Magnetization control problem for the 2D and 3D evolutionary Landau-Lifshitz-Bloch equation
Sidhartha Patnaik, Kumarasamy Sakthivel
TL;DR
The paper studies optimal control of the evolutionary Landau-Lifshitz-Bloch equation in bounded domains with external fields generated by a finite set of coils. It establishes well-posedness through strong solutions for dimensions $n\in\{1,2,3\}$ and regular solutions for $n=2$ (global) and $n=3$ (local/global under small data), and develops a rigorous optimal control framework using a stationary/adjoint approach. It derives a Fréchet-differentiable control-to-state map and a solvable adjoint system to obtain a first-order variational inequality and a projection formula for the optimal control, followed by a second-order sufficient condition on a cone of critical directions and global/uniqueness criteria.
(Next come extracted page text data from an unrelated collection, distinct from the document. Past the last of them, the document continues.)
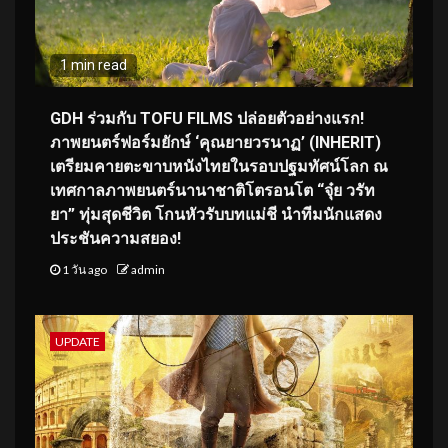
1 min read
GDH ร่วมกับ TOFU FILMS ปล่อยตัวอย่างแรก!
ภาพยนตร์ฟอร์มยักษ์ ‘คุณยายวรนาฏ’ (INHERIT)
เตรียมคายตะขาบหนังไทยในรอบปฐมทัศน์โลก ณ
เทศกาลภาพยนตร์นานาชาติโตรอนโต “จุ๋ย วรัท
ยา” ทุ่มสุดชีวิต โกนหัวรับบทแม่ชี นำทีมนักแสดง
ประชันความสยอง!
1 วัน ago
admin
UPDATE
The results provide a solid mathematical basis for magnetization control in high-temperature micromagnetics, with implications for HAMR and fast switching where coil-based control is practical and constrained.
Abstract
In this study, we investigate the optimal control of the Landau-Lifshitz-Bloch equation within confined domains in $\mathbb R^n$ for $n= 2, 3.$ We establish the existence of strong solutions for dimensions $n=1, 2, 3$ under suitable growth conditions on the control, and analyze the existence and uniqueness of regular solutions. We formulate the control problem in which only a fixed set of finite magnetic field coils can constitute the external magnetic field (control). We define a cost functional by aiming at minimizing the energy discrepancy between the evolving magnetic moment and the desired state. We demonstrate the existence of an optimal solution pair and employ the classical adjoint problem approach to derive a first-order necessary optimality condition. Given the non-convex nature of the optimal control problem, we derive a second-order sufficient optimality condition using a cone of critical directions. Finally, we prove two crucial results, namely, a global optimality condition and uniqueness of an optimal control.